Early-stage investors are beginning to recognize the opportunity, especially around digital innovations such as fertility-tracking devices. Funding rose more than tenfold in the last five years, to $1.4 billion in 2022, according to digital health fund Rock Health.

And we even see the pharmaceutical companies coming on board. For instance, the Merck spin-off Organon has completed eight business deals to acquire or license new medicines and products in underserved women’s health areas such as post-partum hemorrhage and endometriosis.

Like the Katz Institute, these entities are ahead of the curve. I believe we are seeing the rise of an ecosystem in which innovation around women’s health will flourish.

Innovating across sectors

Driving collective progress to achieve a healthier world for women, societies and our economies will also require unprecedented collaboration across sectors – partnerships that involve private, public, and academic entities, or as I like to call them, PPAPs. By leveraging diverse perspectives to create smarter investments, break down silos, and initiate global dialogue, we are turning the tide.

For instance, the Harvard Chan School has partnered with Apple and the National Institute of Environmental Health Sciences to launch the first-of-its-kind longitudinal research study into menstrual and gynecological health. We are collecting iPhone and Apple Watch data from tens of thousands of volunteers over a period of decades—anonymized data that’s unprecedented in size and scope.

Our hope is that this study will give us new insights into a range of disorders, including polycystic ovary syndrome and endometriosis, which are very common and yet frequently go undetected or misdiagnosed. We also hope it will help demystify menopause, which continues to be drastically understudied by the medical community.

This study is just one example of the kind of innovation spawned by PPAPs, because the enterprise of women’s health is so much bigger than the part of it each of us works on. The reality is the interventions and partnerships must be as intersectional as the issues themselves.

Tackling the social determinants

Finally, we know that advancing women’s health is about more than investing in healthcare innovation – it’s about on-the-ground equity and wellness efforts.

Eighty to 90 percent of a person’s overall health is determined by factors outside of clinical medical care. And yet we as a society do not invest in those factors.
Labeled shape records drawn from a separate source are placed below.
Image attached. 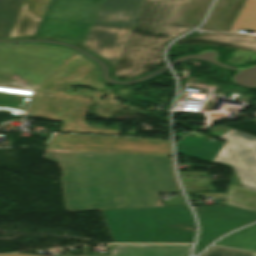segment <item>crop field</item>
I'll list each match as a JSON object with an SVG mask.
<instances>
[{
	"label": "crop field",
	"mask_w": 256,
	"mask_h": 256,
	"mask_svg": "<svg viewBox=\"0 0 256 256\" xmlns=\"http://www.w3.org/2000/svg\"><path fill=\"white\" fill-rule=\"evenodd\" d=\"M42 158L61 166L70 212L163 206L157 193L180 191L169 157L47 150Z\"/></svg>",
	"instance_id": "1"
},
{
	"label": "crop field",
	"mask_w": 256,
	"mask_h": 256,
	"mask_svg": "<svg viewBox=\"0 0 256 256\" xmlns=\"http://www.w3.org/2000/svg\"><path fill=\"white\" fill-rule=\"evenodd\" d=\"M190 0H145L114 67L113 77L134 78L157 67L164 46L192 28L179 26Z\"/></svg>",
	"instance_id": "2"
},
{
	"label": "crop field",
	"mask_w": 256,
	"mask_h": 256,
	"mask_svg": "<svg viewBox=\"0 0 256 256\" xmlns=\"http://www.w3.org/2000/svg\"><path fill=\"white\" fill-rule=\"evenodd\" d=\"M89 62L77 53L71 56L36 89L27 116L56 119L62 122L60 131L119 135L122 130L96 129L83 121L92 97L68 95L70 83L105 87L95 82L99 70Z\"/></svg>",
	"instance_id": "3"
},
{
	"label": "crop field",
	"mask_w": 256,
	"mask_h": 256,
	"mask_svg": "<svg viewBox=\"0 0 256 256\" xmlns=\"http://www.w3.org/2000/svg\"><path fill=\"white\" fill-rule=\"evenodd\" d=\"M115 243H192L194 234L164 229L173 222L194 226L187 206L101 211Z\"/></svg>",
	"instance_id": "4"
},
{
	"label": "crop field",
	"mask_w": 256,
	"mask_h": 256,
	"mask_svg": "<svg viewBox=\"0 0 256 256\" xmlns=\"http://www.w3.org/2000/svg\"><path fill=\"white\" fill-rule=\"evenodd\" d=\"M144 0H103L82 46L114 67Z\"/></svg>",
	"instance_id": "5"
},
{
	"label": "crop field",
	"mask_w": 256,
	"mask_h": 256,
	"mask_svg": "<svg viewBox=\"0 0 256 256\" xmlns=\"http://www.w3.org/2000/svg\"><path fill=\"white\" fill-rule=\"evenodd\" d=\"M102 0H50L34 37L81 45Z\"/></svg>",
	"instance_id": "6"
},
{
	"label": "crop field",
	"mask_w": 256,
	"mask_h": 256,
	"mask_svg": "<svg viewBox=\"0 0 256 256\" xmlns=\"http://www.w3.org/2000/svg\"><path fill=\"white\" fill-rule=\"evenodd\" d=\"M46 149L169 156L170 141L55 134Z\"/></svg>",
	"instance_id": "7"
},
{
	"label": "crop field",
	"mask_w": 256,
	"mask_h": 256,
	"mask_svg": "<svg viewBox=\"0 0 256 256\" xmlns=\"http://www.w3.org/2000/svg\"><path fill=\"white\" fill-rule=\"evenodd\" d=\"M217 139L225 144L212 163L233 168L231 185L256 191V137L231 129Z\"/></svg>",
	"instance_id": "8"
},
{
	"label": "crop field",
	"mask_w": 256,
	"mask_h": 256,
	"mask_svg": "<svg viewBox=\"0 0 256 256\" xmlns=\"http://www.w3.org/2000/svg\"><path fill=\"white\" fill-rule=\"evenodd\" d=\"M200 222V235L194 254L218 236L256 221V212L226 205V207H194Z\"/></svg>",
	"instance_id": "9"
},
{
	"label": "crop field",
	"mask_w": 256,
	"mask_h": 256,
	"mask_svg": "<svg viewBox=\"0 0 256 256\" xmlns=\"http://www.w3.org/2000/svg\"><path fill=\"white\" fill-rule=\"evenodd\" d=\"M49 0H25L9 38L33 37Z\"/></svg>",
	"instance_id": "10"
},
{
	"label": "crop field",
	"mask_w": 256,
	"mask_h": 256,
	"mask_svg": "<svg viewBox=\"0 0 256 256\" xmlns=\"http://www.w3.org/2000/svg\"><path fill=\"white\" fill-rule=\"evenodd\" d=\"M246 0H217L211 14L200 28L211 31H230Z\"/></svg>",
	"instance_id": "11"
},
{
	"label": "crop field",
	"mask_w": 256,
	"mask_h": 256,
	"mask_svg": "<svg viewBox=\"0 0 256 256\" xmlns=\"http://www.w3.org/2000/svg\"><path fill=\"white\" fill-rule=\"evenodd\" d=\"M191 245H115L108 256H186Z\"/></svg>",
	"instance_id": "12"
},
{
	"label": "crop field",
	"mask_w": 256,
	"mask_h": 256,
	"mask_svg": "<svg viewBox=\"0 0 256 256\" xmlns=\"http://www.w3.org/2000/svg\"><path fill=\"white\" fill-rule=\"evenodd\" d=\"M183 43L221 44L256 51V36H242L240 34L233 33H216L202 37L186 38L177 41L173 45Z\"/></svg>",
	"instance_id": "13"
},
{
	"label": "crop field",
	"mask_w": 256,
	"mask_h": 256,
	"mask_svg": "<svg viewBox=\"0 0 256 256\" xmlns=\"http://www.w3.org/2000/svg\"><path fill=\"white\" fill-rule=\"evenodd\" d=\"M223 143L215 140L211 144L193 136H185L179 144H176L177 152L211 163Z\"/></svg>",
	"instance_id": "14"
},
{
	"label": "crop field",
	"mask_w": 256,
	"mask_h": 256,
	"mask_svg": "<svg viewBox=\"0 0 256 256\" xmlns=\"http://www.w3.org/2000/svg\"><path fill=\"white\" fill-rule=\"evenodd\" d=\"M24 0H0V37L8 38Z\"/></svg>",
	"instance_id": "15"
},
{
	"label": "crop field",
	"mask_w": 256,
	"mask_h": 256,
	"mask_svg": "<svg viewBox=\"0 0 256 256\" xmlns=\"http://www.w3.org/2000/svg\"><path fill=\"white\" fill-rule=\"evenodd\" d=\"M215 245L256 251V225L234 233Z\"/></svg>",
	"instance_id": "16"
},
{
	"label": "crop field",
	"mask_w": 256,
	"mask_h": 256,
	"mask_svg": "<svg viewBox=\"0 0 256 256\" xmlns=\"http://www.w3.org/2000/svg\"><path fill=\"white\" fill-rule=\"evenodd\" d=\"M211 2L212 0H191L180 25L197 27L201 23Z\"/></svg>",
	"instance_id": "17"
},
{
	"label": "crop field",
	"mask_w": 256,
	"mask_h": 256,
	"mask_svg": "<svg viewBox=\"0 0 256 256\" xmlns=\"http://www.w3.org/2000/svg\"><path fill=\"white\" fill-rule=\"evenodd\" d=\"M251 29L256 31V0H247L231 31Z\"/></svg>",
	"instance_id": "18"
},
{
	"label": "crop field",
	"mask_w": 256,
	"mask_h": 256,
	"mask_svg": "<svg viewBox=\"0 0 256 256\" xmlns=\"http://www.w3.org/2000/svg\"><path fill=\"white\" fill-rule=\"evenodd\" d=\"M4 50L30 54L35 56H41L46 58H52L57 60L66 61L72 54H69L64 51L51 49V48H42V47H22V48H0Z\"/></svg>",
	"instance_id": "19"
},
{
	"label": "crop field",
	"mask_w": 256,
	"mask_h": 256,
	"mask_svg": "<svg viewBox=\"0 0 256 256\" xmlns=\"http://www.w3.org/2000/svg\"><path fill=\"white\" fill-rule=\"evenodd\" d=\"M202 256H251V253L212 246Z\"/></svg>",
	"instance_id": "20"
},
{
	"label": "crop field",
	"mask_w": 256,
	"mask_h": 256,
	"mask_svg": "<svg viewBox=\"0 0 256 256\" xmlns=\"http://www.w3.org/2000/svg\"><path fill=\"white\" fill-rule=\"evenodd\" d=\"M256 60V52L239 49L228 60L230 63H245Z\"/></svg>",
	"instance_id": "21"
},
{
	"label": "crop field",
	"mask_w": 256,
	"mask_h": 256,
	"mask_svg": "<svg viewBox=\"0 0 256 256\" xmlns=\"http://www.w3.org/2000/svg\"><path fill=\"white\" fill-rule=\"evenodd\" d=\"M21 46H41V45H7V46H0V47H21ZM43 47H51V48H56V49H60V50H64L67 52H70L72 54H74L75 52L60 48V47H56V46H43Z\"/></svg>",
	"instance_id": "22"
},
{
	"label": "crop field",
	"mask_w": 256,
	"mask_h": 256,
	"mask_svg": "<svg viewBox=\"0 0 256 256\" xmlns=\"http://www.w3.org/2000/svg\"><path fill=\"white\" fill-rule=\"evenodd\" d=\"M188 223H173V226H164L165 228H169V227H181V228H185V232H189L190 233V228L187 227Z\"/></svg>",
	"instance_id": "23"
},
{
	"label": "crop field",
	"mask_w": 256,
	"mask_h": 256,
	"mask_svg": "<svg viewBox=\"0 0 256 256\" xmlns=\"http://www.w3.org/2000/svg\"><path fill=\"white\" fill-rule=\"evenodd\" d=\"M0 256H32V255H23V254H14V253H4V254H0Z\"/></svg>",
	"instance_id": "24"
}]
</instances>
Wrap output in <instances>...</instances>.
Only 2.5 percent of our health expenditures support public health programs.

That has to change — for everyone, and especially for women.

To improve women’s health, we need invest in upstream prevention as well as downstream cures: housing, education, food access, economic opportunity, and wellness programs.

Women—and particularly women of color—are overrepresented in low-wage jobs, which hurts their economic security, their access to health care, and their mental well-being.

Women-led families are among the fastest growing segment of the homeless population—putting them at high risk of injury and illness.

And women are far more likely to be the victims of intimate partner violence, which impacts not just physical, but mental, sexual, and reproductive health, too.

Everything we are learning about the connection between racial disparities, gender bias and socioeconomic realities reinforces a central fact: Improving women’s health necessitates addressing the social determinants of health.

That means respecting the bodily autonomy of girls and women, including their right to make informed sexual, reproductive, and health care decisions.

It means promoting equitable gender norms to reduce many forms of violence against girls and women and promote safety at home and in the workplace.

And especially now, it means transforming women and girls’ understanding of their human rights and self-worth, so they can both thrive and expect the world to value them.